Since the recent Gulf oil spill there has been some discussion among the public and members of the US government about the $75,000,000 liability cap placed on oil companies for damages they cause due to deep water spills. Congress is now re-examining the cap on such damages and trying to retroactively remove them or raise the limit to a mere $10 billion. This arbitrary cap previously enacted into law is an example of one aspect of what is commonly referred to as “tort reform”. The term “tort reform” is placed in quotation marks to indicate that while it is the common term for such measures, the term itself is intentionally misleading. It was invented as a strategy to engender public support for legal measures which by their very nature reduce the rights of the members of the public for the benefit of various business interests.
Indiana has capped all damages caused by medical malpractice since 1975. Initially it was $100,00 per occurrence for the doctor and $400,000 from the Indiana Patient’s Compensation Fund. That was subsequently raised to $100,000 and $650,000 and finally increased to $250,000 for the doctor and $1,000,000 from the PCF. A simple consumer price index for inflation over that period shows that in order to obtain the same value as the $500,000 total set in 1975 at today’s value in dollars would require and increase up to over 2 million of today’s dollars instead of 1.25 million. Further, to the extent the damages are intended to pay for future medical care, the amount should be increased even more since medical inflation is generally well over twice the rate of general consumer price inflation.
May states have various types of “tort reform” as they apply to medical malpractice. Many states limit “non-economic” damages to an arbitrary cap such as $250,000. These are damages for pain and suffering, grief, loss of companionship and other such harms that are not easily calculable. However, these caps can vary widely from state to state. For instance, California and Ohio both share a $250,000 limit on non-economic damages, but Ohio’s cap also stipulates that this amount can be assessed at a value no more than three times the plaintiff’s economic damages at the court’s discretion. Florida and Massachusetts limit non-economic damages to $500,000, though Massachusetts law allows for some exceptions to be released from those limitations. While some states’ legislatures have never placed caps on damages, i.e. Vermont, Tennessee and Kentucky, in other states, the legislatively created caps have been declared unconstitutional such as in Pennsylvania, Arizona, Wyoming, Alabama and New Hampshire and struck down in court. The basis upon which the amount of non-economic damage caps has been determined is usually arbitrary and inconsistent from state to state.

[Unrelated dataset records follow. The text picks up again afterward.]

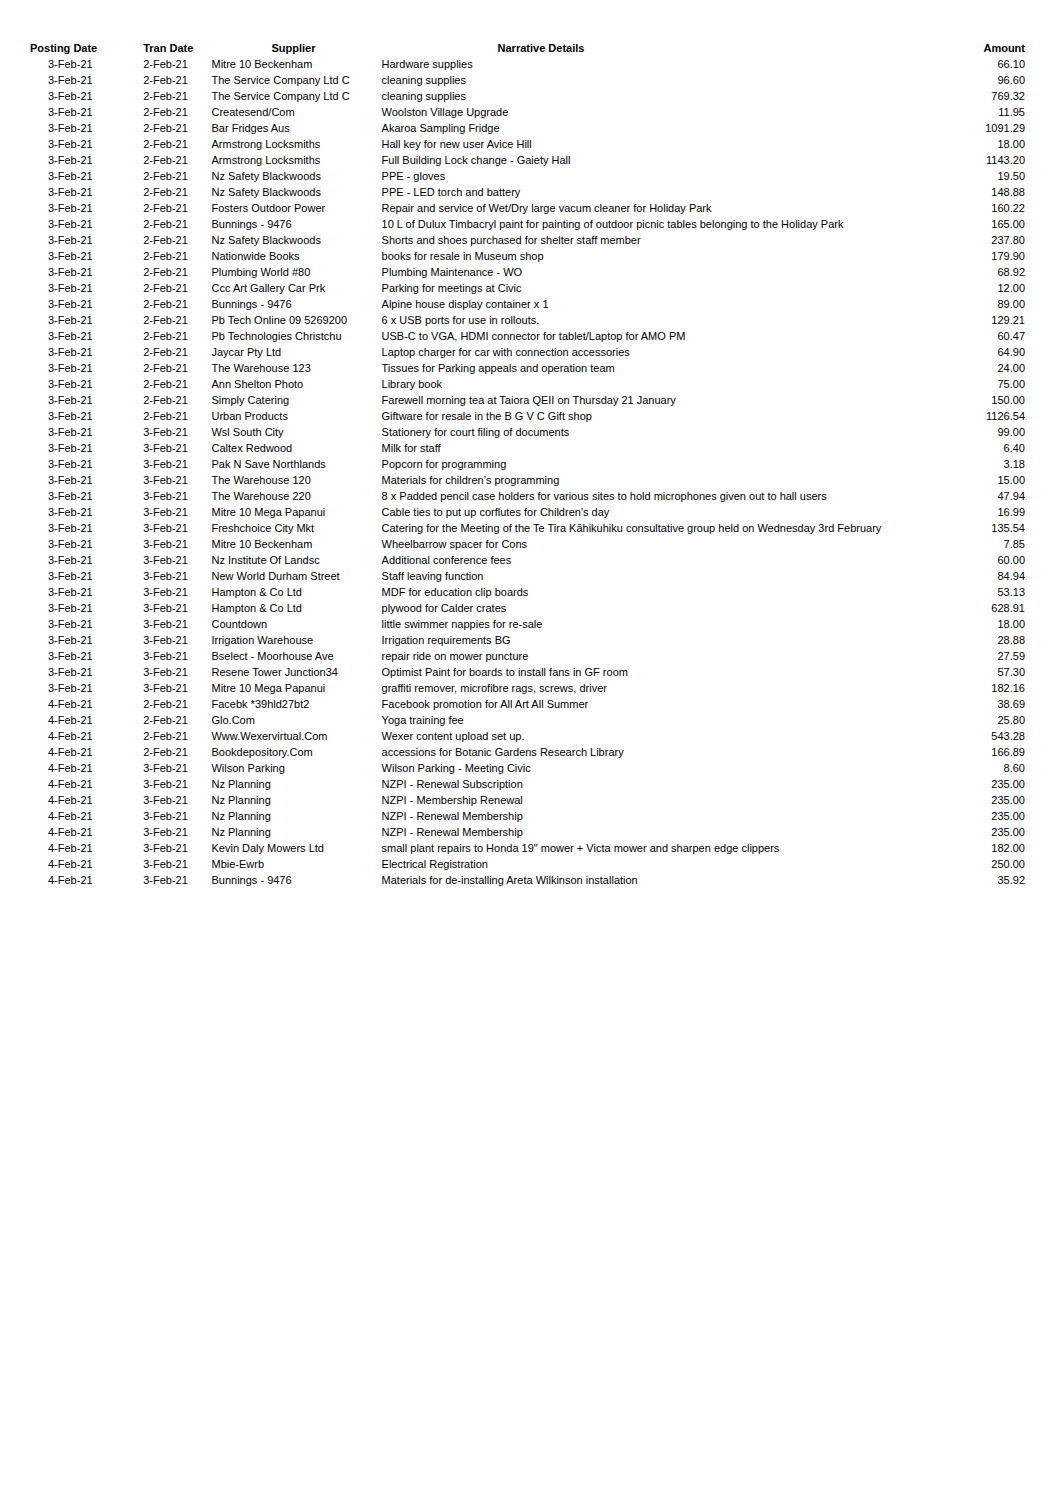| Posting Date | Tran Date | Supplier | Narrative Details | Amount |
| --- | --- | --- | --- | --- |
| 3-Feb-21 | 2-Feb-21 | Mitre 10 Beckenham | Hardware supplies | 66.10 |
| 3-Feb-21 | 2-Feb-21 | The Service Company Ltd C | cleaning supplies | 96.60 |
| 3-Feb-21 | 2-Feb-21 | The Service Company Ltd C | cleaning supplies | 769.32 |
| 3-Feb-21 | 2-Feb-21 | Createsend/Com | Woolston Village Upgrade | 11.95 |
| 3-Feb-21 | 2-Feb-21 | Bar Fridges Aus | Akaroa Sampling Fridge | 1091.29 |
| 3-Feb-21 | 2-Feb-21 | Armstrong Locksmiths | Hall key for new user Avice Hill | 18.00 |
| 3-Feb-21 | 2-Feb-21 | Armstrong Locksmiths | Full Building Lock change - Gaiety Hall | 1143.20 |
| 3-Feb-21 | 2-Feb-21 | Nz Safety Blackwoods | PPE - gloves | 19.50 |
| 3-Feb-21 | 2-Feb-21 | Nz Safety Blackwoods | PPE - LED torch and battery | 148.88 |
| 3-Feb-21 | 2-Feb-21 | Fosters Outdoor Power | Repair and service of Wet/Dry large vacum cleaner for Holiday Park | 160.22 |
| 3-Feb-21 | 2-Feb-21 | Bunnings - 9476 | 10 L of Dulux Timbacryl paint for painting of outdoor picnic tables belonging to the Holiday Park | 165.00 |
| 3-Feb-21 | 2-Feb-21 | Nz Safety Blackwoods | Shorts and shoes purchased for shelter staff member | 237.80 |
| 3-Feb-21 | 2-Feb-21 | Nationwide Books | books for resale in Museum shop | 179.90 |
| 3-Feb-21 | 2-Feb-21 | Plumbing World #80 | Plumbing Maintenance - WO | 68.92 |
| 3-Feb-21 | 2-Feb-21 | Ccc Art Gallery Car Prk | Parking for meetings at Civic | 12.00 |
| 3-Feb-21 | 2-Feb-21 | Bunnings - 9476 | Alpine house display container x 1 | 89.00 |
| 3-Feb-21 | 2-Feb-21 | Pb Tech Online 09 5269200 | 6 x USB ports for use in rollouts. | 129.21 |
| 3-Feb-21 | 2-Feb-21 | Pb Technologies Christchu | USB-C to VGA, HDMI connector for tablet/Laptop for AMO PM | 60.47 |
| 3-Feb-21 | 2-Feb-21 | Jaycar Pty Ltd | Laptop charger for car with connection accessories | 64.90 |
| 3-Feb-21 | 2-Feb-21 | The Warehouse 123 | Tissues for Parking appeals and operation team | 24.00 |
| 3-Feb-21 | 2-Feb-21 | Ann Shelton Photo | Library book | 75.00 |
| 3-Feb-21 | 2-Feb-21 | Simply Catering | Farewell morning tea at Taiora QEII on Thursday 21 January | 150.00 |
| 3-Feb-21 | 2-Feb-21 | Urban Products | Giftware for resale in the B G V C Gift shop | 1126.54 |
| 3-Feb-21 | 3-Feb-21 | Wsl South City | Stationery for court filing of documents | 99.00 |
| 3-Feb-21 | 3-Feb-21 | Caltex Redwood | Milk for staff | 6.40 |
| 3-Feb-21 | 3-Feb-21 | Pak N Save Northlands | Popcorn for programming | 3.18 |
| 3-Feb-21 | 3-Feb-21 | The Warehouse 120 | Materials for children’s programming | 15.00 |
| 3-Feb-21 | 3-Feb-21 | The Warehouse 220 | 8 x Padded pencil case holders for various sites to hold microphones given out to hall users | 47.94 |
| 3-Feb-21 | 3-Feb-21 | Mitre 10 Mega Papanui | Cable ties to put up corflutes for Children's day | 16.99 |
| 3-Feb-21 | 3-Feb-21 | Freshchoice City Mkt | Catering for the Meeting of the Te Tira Kāhikuhiku consultative group held on Wednesday 3rd February | 135.54 |
| 3-Feb-21 | 3-Feb-21 | Mitre 10 Beckenham | Wheelbarrow spacer for Cons | 7.85 |
| 3-Feb-21 | 3-Feb-21 | Nz Institute Of Landsc | Additional conference fees | 60.00 |
| 3-Feb-21 | 3-Feb-21 | New World Durham Street | Staff leaving function | 84.94 |
| 3-Feb-21 | 3-Feb-21 | Hampton & Co Ltd | MDF for education clip boards | 53.13 |
| 3-Feb-21 | 3-Feb-21 | Hampton & Co Ltd | plywood for Calder crates | 628.91 |
| 3-Feb-21 | 3-Feb-21 | Countdown | little swimmer nappies for re-sale | 18.00 |
| 3-Feb-21 | 3-Feb-21 | Irrigation Warehouse | Irrigation requirements BG | 28.88 |
| 3-Feb-21 | 3-Feb-21 | Bselect - Moorhouse Ave | repair ride on mower puncture | 27.59 |
| 3-Feb-21 | 3-Feb-21 | Resene Tower Junction34 | Optimist Paint for boards to install fans in GF room | 57.30 |
| 3-Feb-21 | 3-Feb-21 | Mitre 10 Mega Papanui | graffiti remover, microfibre rags, screws, driver | 182.16 |
| 4-Feb-21 | 2-Feb-21 | Facebk *39hld27bt2 | Facebook promotion for All Art All Summer | 38.69 |
| 4-Feb-21 | 2-Feb-21 | Glo.Com | Yoga training fee | 25.80 |
| 4-Feb-21 | 2-Feb-21 | Www.Wexervirtual.Com | Wexer content upload set up. | 543.28 |
| 4-Feb-21 | 2-Feb-21 | Bookdepository.Com | accessions for Botanic Gardens Research Library | 166.89 |
| 4-Feb-21 | 3-Feb-21 | Wilson Parking | Wilson Parking - Meeting Civic | 8.60 |
| 4-Feb-21 | 3-Feb-21 | Nz Planning | NZPI - Renewal Subscription | 235.00 |
| 4-Feb-21 | 3-Feb-21 | Nz Planning | NZPI - Membership Renewal | 235.00 |
| 4-Feb-21 | 3-Feb-21 | Nz Planning | NZPI - Renewal Membership | 235.00 |
| 4-Feb-21 | 3-Feb-21 | Nz Planning | NZPI - Renewal Membership | 235.00 |
| 4-Feb-21 | 3-Feb-21 | Kevin Daly Mowers Ltd | small plant repairs to Honda 19" mower + Victa mower and sharpen edge clippers | 182.00 |
| 4-Feb-21 | 3-Feb-21 | Mbie-Ewrb | Electrical Registration | 250.00 |
| 4-Feb-21 | 3-Feb-21 | Bunnings - 9476 | Materials for de-installing Areta Wilkinson installation | 35.92 |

While healthcare costs continue to climb in an ever-increasing upward spiral and many injured patients’ lifelong medical care requirements will exceed the recoverable “fair” amount as determined by legislators, limiting patients’ ability to recover damages has become a popular political subject in Washington for fixing the health care system under the guise of “tort reform”. When medical malpractice insurers are reporting profitability in excess of 99% of Fortune 500 companies, perhaps reform efforts should be concentrated on reducing the number of preventable medical errors in the healthcare system which injure and kill thousands of patients every year. In addition, analyzing business practices of malpractice insurers who enjoy record profitability year over year despite claiming that there is a crisis in medical malpractice litigation requiring “tort reform” is an area ripe for further congressional scrutiny.
Not surprisingly, doctors’ and patients’ premiums continue to climb ever-higher, despite the placement of malpractice caps in many states that are purportedly designed to lower insurance premiums. As the government’s actions in the recent BP Deepwater Horizon oil spill has brought the notion of “tort reform” back to the forefront, perhaps there can be some discussion of “tort reform” outside of the currently established paradigm in which medical malpractice litigation is characterized by politicians and insurance companies as a runaway problem that needs to be “reformed”. If we truly want to reform healthcare, we should look at why so many preventable errors are made in healthcare institutions and how we can reduce them and, by extension, reduce the necessity for malpractice litigation in the first place.